If you are using Prompt caching for OpenAI models, then you do not need to take any further action. The prompt caching will be automatically applied on the latest versions of GPT-4o, GPT-4o mini, o1-preview and o1-mini.

If you are using Prompt caching for Claude and Gemini models, here’s the detail guidelines:

Go to Model Settings

Expand the Advanced Model Parameter

Scroll down to enable the “Prompt Caching” option

💡

Important notes:

Avoid using Prompt Caching with Dynamic Context via API, as changing system prompts cannot be cached.

Best Practices for Using Prompt Caching

To get the most out of prompt caching, consider following these best practices from OpenAI:

Place reusable content at the beginning of prompts for better cache efficiency.

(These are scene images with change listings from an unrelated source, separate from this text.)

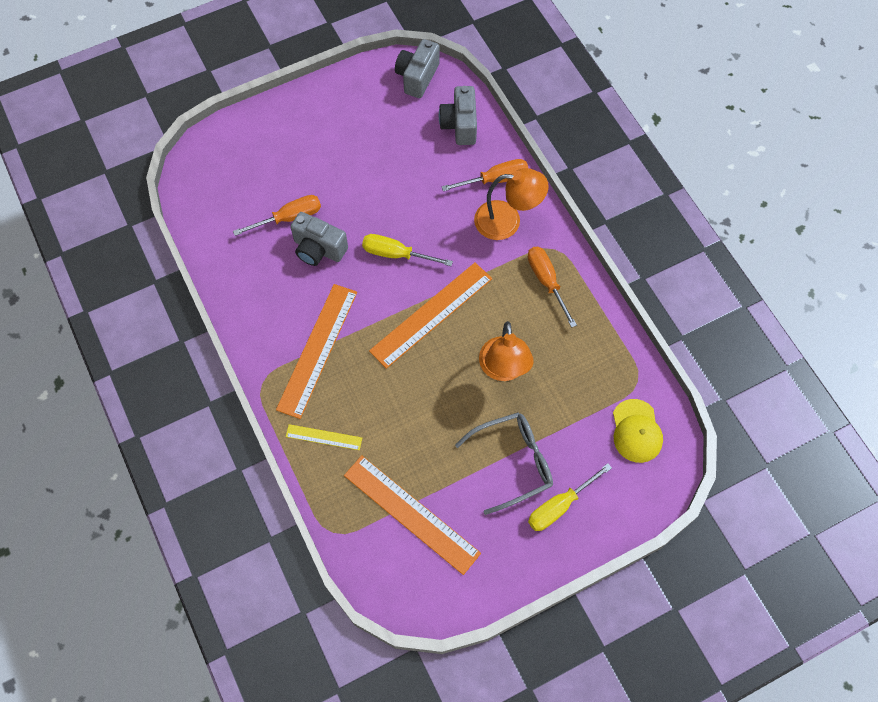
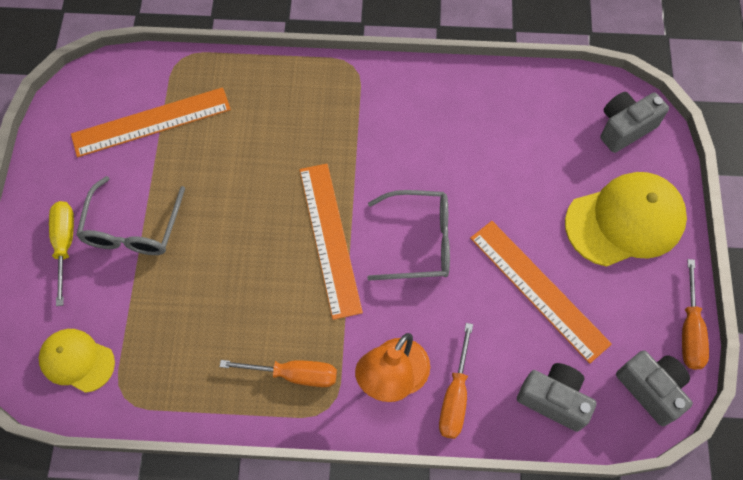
camera: 120 degrees right, 0 degrees up
(289, 218) = (521, 164): orange screwdriver -> orange screwdriver (690, 330)
(299, 135) = (625, 221): none -> yellow cap
(317, 350) = (357, 123): orange ruler -> orange ruler (538, 290)
(318, 249) = (467, 173): grey camera -> grey camera (625, 128)
(324, 437) = (268, 89): yellow ruler -> none
(396, 254) = (419, 241): yellow screwdriver -> grey glasses
(503, 369) = (227, 273): orange lamp -> none

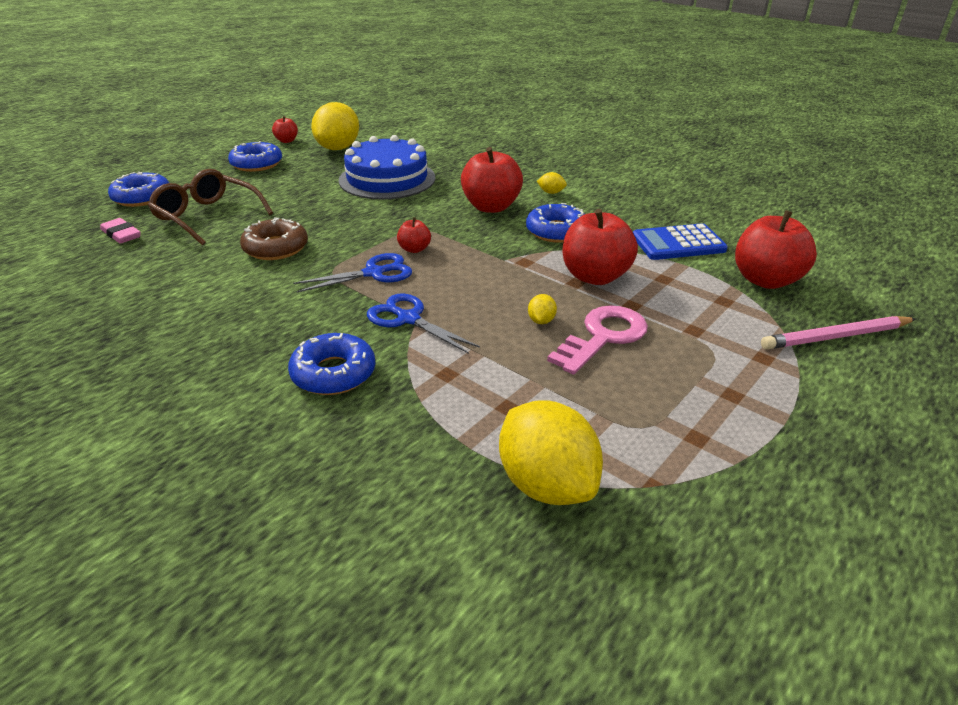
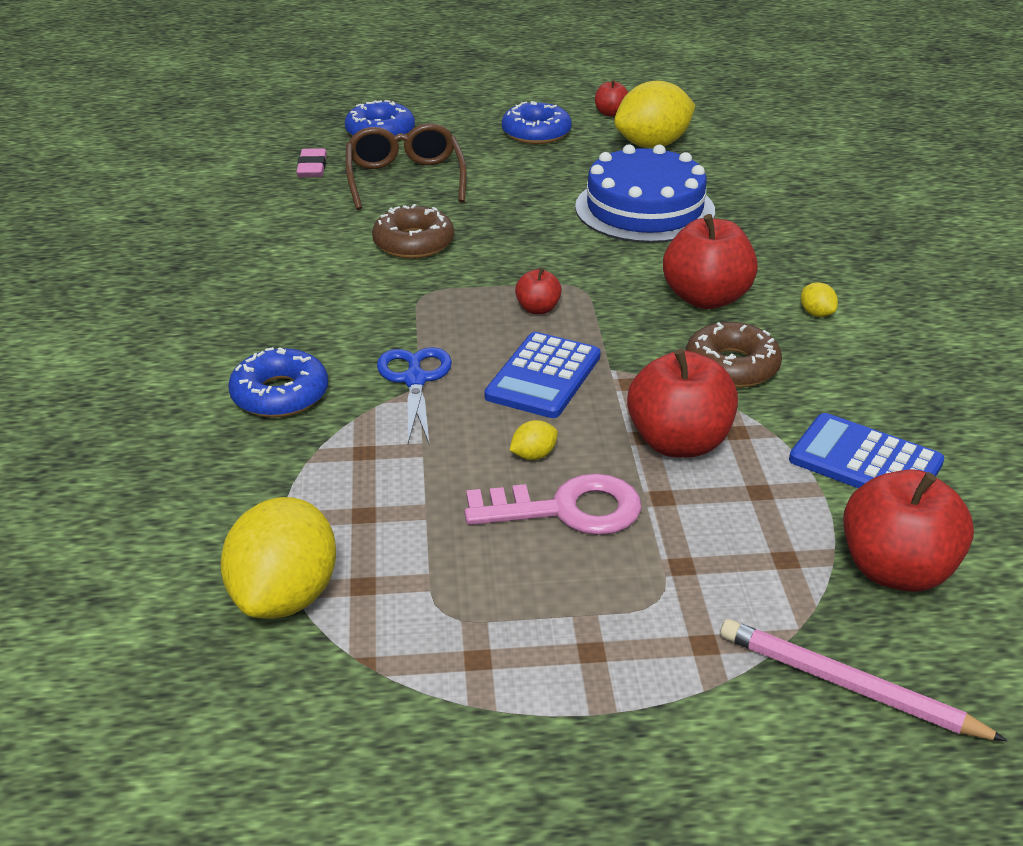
camera: 45 degrees right, 0 degrees up
(374, 273) = (458, 315): blue scissors -> none
(477, 280) = (543, 376): none -> blue calculator
(556, 231) = (731, 366): blue donut -> brown donut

Prompts that aren't used regularly are automatically removed from the cache. To prevent cache evictions, maintain consistent usage of prompts.

Regularly track cache hit rates, latency, and the proportion of cached tokens. Use these insights to fine-tune your caching strategy and maximize performance.

Final Thought

Prompt Caching can bring huge benefits that can resolve core limitations in other AI models.

By reducing the need for repetitive processing, Prompt Caching helps improve efficiency, reduce costs, and unlock new possibilities for how AI can be applied in real-world scenarios.